Records from a data source
------------------------------------------------------------------------

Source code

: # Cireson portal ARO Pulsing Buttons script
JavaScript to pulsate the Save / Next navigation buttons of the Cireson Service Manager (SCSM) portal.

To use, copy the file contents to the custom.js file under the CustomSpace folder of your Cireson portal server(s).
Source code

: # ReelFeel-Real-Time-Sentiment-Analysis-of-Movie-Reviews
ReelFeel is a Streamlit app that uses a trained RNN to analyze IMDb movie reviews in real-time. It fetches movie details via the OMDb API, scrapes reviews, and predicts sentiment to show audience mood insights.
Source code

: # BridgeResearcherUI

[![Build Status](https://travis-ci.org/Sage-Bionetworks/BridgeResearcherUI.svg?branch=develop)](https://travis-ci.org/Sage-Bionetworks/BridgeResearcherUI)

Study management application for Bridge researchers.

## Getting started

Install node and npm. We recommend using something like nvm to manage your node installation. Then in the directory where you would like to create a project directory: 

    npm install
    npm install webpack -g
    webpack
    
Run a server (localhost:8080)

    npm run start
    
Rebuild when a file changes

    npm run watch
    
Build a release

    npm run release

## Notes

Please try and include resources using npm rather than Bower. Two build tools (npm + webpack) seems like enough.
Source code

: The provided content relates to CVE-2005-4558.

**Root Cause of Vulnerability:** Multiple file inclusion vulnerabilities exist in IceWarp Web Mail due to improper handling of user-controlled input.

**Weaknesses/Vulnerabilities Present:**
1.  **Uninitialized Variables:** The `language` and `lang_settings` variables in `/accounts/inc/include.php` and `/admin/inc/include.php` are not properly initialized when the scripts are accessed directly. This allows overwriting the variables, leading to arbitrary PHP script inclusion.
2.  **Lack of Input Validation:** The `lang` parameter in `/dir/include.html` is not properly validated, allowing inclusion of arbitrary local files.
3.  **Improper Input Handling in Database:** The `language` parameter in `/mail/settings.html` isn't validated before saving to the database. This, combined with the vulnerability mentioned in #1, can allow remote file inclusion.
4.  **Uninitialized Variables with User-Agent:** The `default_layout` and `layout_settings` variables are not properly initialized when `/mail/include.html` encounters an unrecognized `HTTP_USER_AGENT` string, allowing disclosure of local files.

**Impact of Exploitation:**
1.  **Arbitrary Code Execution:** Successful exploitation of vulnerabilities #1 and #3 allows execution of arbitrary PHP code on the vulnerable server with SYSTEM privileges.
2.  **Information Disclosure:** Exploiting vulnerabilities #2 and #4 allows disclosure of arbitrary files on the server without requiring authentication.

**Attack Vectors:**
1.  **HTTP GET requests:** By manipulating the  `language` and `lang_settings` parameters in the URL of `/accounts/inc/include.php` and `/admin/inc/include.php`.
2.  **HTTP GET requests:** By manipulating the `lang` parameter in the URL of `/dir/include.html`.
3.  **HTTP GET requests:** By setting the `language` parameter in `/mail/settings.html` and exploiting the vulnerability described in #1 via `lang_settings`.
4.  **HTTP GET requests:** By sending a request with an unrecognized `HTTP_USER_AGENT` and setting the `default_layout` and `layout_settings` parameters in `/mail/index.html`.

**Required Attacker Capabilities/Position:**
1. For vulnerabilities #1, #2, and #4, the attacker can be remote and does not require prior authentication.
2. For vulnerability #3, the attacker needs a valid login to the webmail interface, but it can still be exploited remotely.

------------------------------------------------------------------------

Task :: Revise the part of the data above that opens with the line containing "Run a server (localhost:8080)" and closes with the line containing "of user-controlled input.", replacing "Build a release" with "Produce a release" and leaving everything else unchanged. Reproduce only that part, with both of those lines included.

Response ::
Run a server (localhost:8080)

    npm run start
    
Rebuild when a file changes

    npm run watch
    
Produce a release

    npm run release

## Notes

Please try and include resources using npm rather than Bower. Two build tools (npm + webpack) seems like enough.
Source code

: The provided content relates to CVE-2005-4558.

**Root Cause of Vulnerability:** Multiple file inclusion vulnerabilities exist in IceWarp Web Mail due to improper handling of user-controlled input.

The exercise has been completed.